Collected data

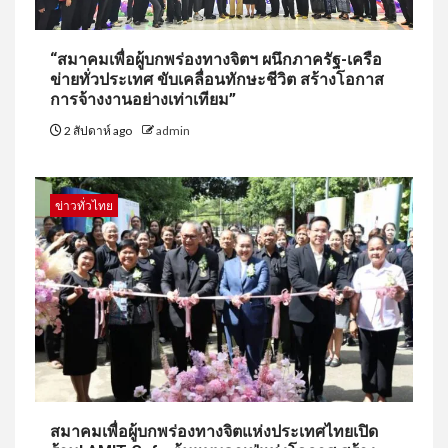
“สมาคมเพื่อผู้บกพร่องทางจิตฯ ผนึกภาครัฐ-เครือ
ข่ายทั่วประเทศ ขับเคลื่อนทักษะชีวิต สร้างโอกาส
การจ้างงานอย่างเท่าเทียม”
2 สัปดาห์ ago
admin
ข่าวทั่วไทย
สมาคมเพื่อผู้บกพร่องทางจิตแห่งประเทศไทยเปิด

▶ **AIM OF THE TASK**: Copy the text of every row above word for word, leaving out the pictures.

▶ **RESPONSE AREA**:
“สมาคมเพื่อผู้บกพร่องทางจิตฯ ผนึกภาครัฐ-เครือ
ข่ายทั่วประเทศ ขับเคลื่อนทักษะชีวิต สร้างโอกาส
การจ้างงานอย่างเท่าเทียม”
2 สัปดาห์ ago
admin
ข่าวทั่วไทย
สมาคมเพื่อผู้บกพร่องทางจิตแห่งประเทศไทยเปิด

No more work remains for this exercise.